The Agricultural Marketing Service is amending the National List of Allowed and Prohibited Circumstances in its organic regulations to prohibit eight substances and maintain three exemptions for non-organic products, it said (here). The agency is newly prohibiting the use in organic foods of lignin sulfonate (for use as a floating agent), furosemide, magnesium carbonate, and the non-organic forms of chia, dillweed oil, frozen galangal, frozen lemongrass and chipotle chile peppers, it said. AMS is also renewing listings allowing the use of non-organic forms of oligofructose enriched inulin, Turkish bay leaves and whey protein concentrate in organic products. The changes, which result from the National Organic Standards Board’s 2017 sunset review, take effect Aug. 7.
The Department of Agriculture announced the establishment of the tariff rate quotas for raw cane sugar and refined and specialty sugars (including syrups and molasses) for fiscal year 2018 (Oct. 1, 2017 - Sept. 30, 2018) (here).
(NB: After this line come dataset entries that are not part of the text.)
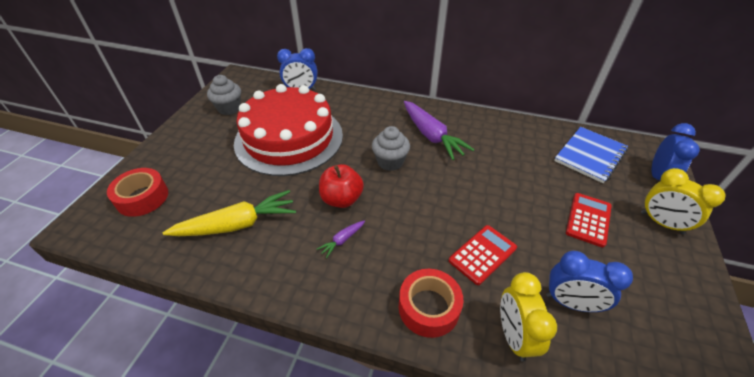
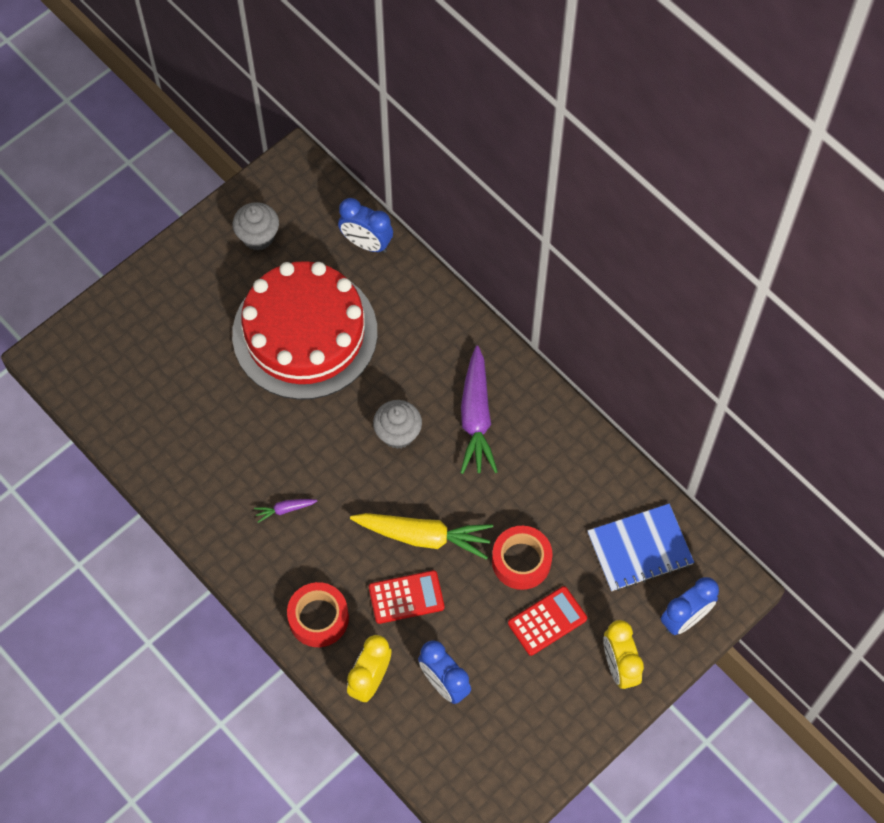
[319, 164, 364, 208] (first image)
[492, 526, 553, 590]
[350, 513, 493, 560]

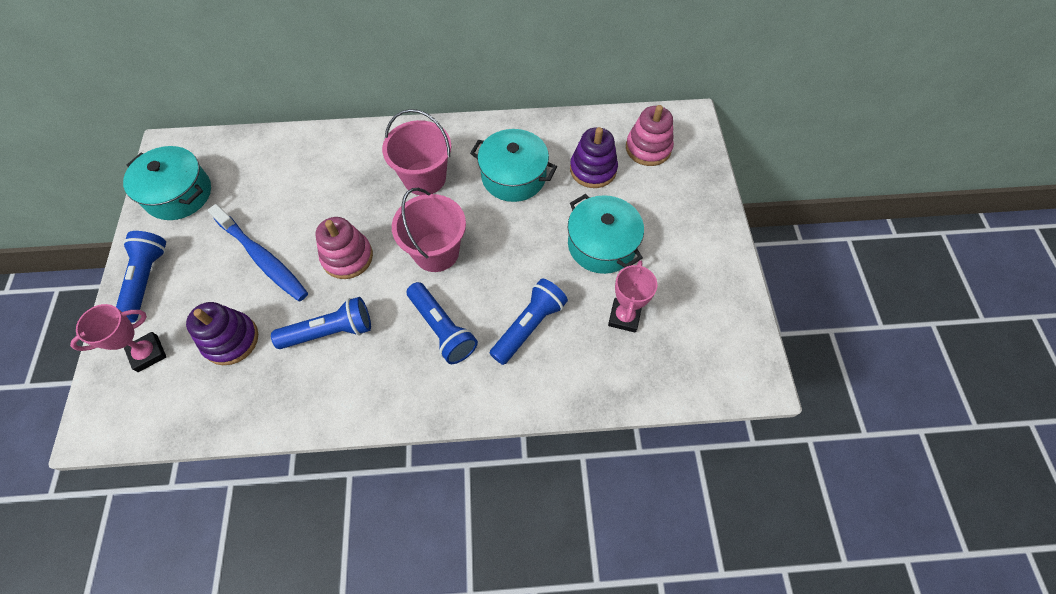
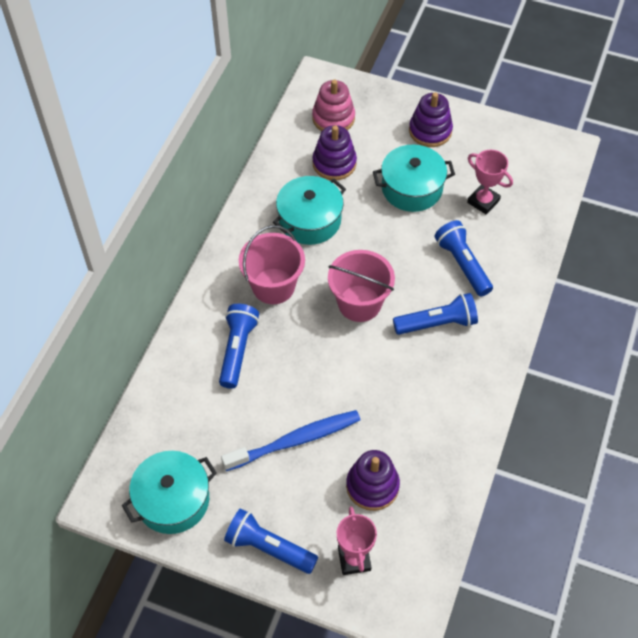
[315, 217, 373, 279] (first image)
[409, 92, 453, 147]
[219, 304, 259, 389]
The Department of Agriculture's Commodity Credit Corporation on June 29 announced Special Import Quota #10 for upland cotton will be established on July 6, allowing importation of 13,890,026 kilograms (63,796 bales) of upland cotton (here). It will apply to upland cotton purchased not later than Oct. 3, 2017, and entered into the U.S. by Jan. 1, 2018. The quota is equivalent to one week's consumption of cotton by domestic mills at the seasonally adjusted average rate for the period January 2017 through March 2017, the most recent three months for which data is available.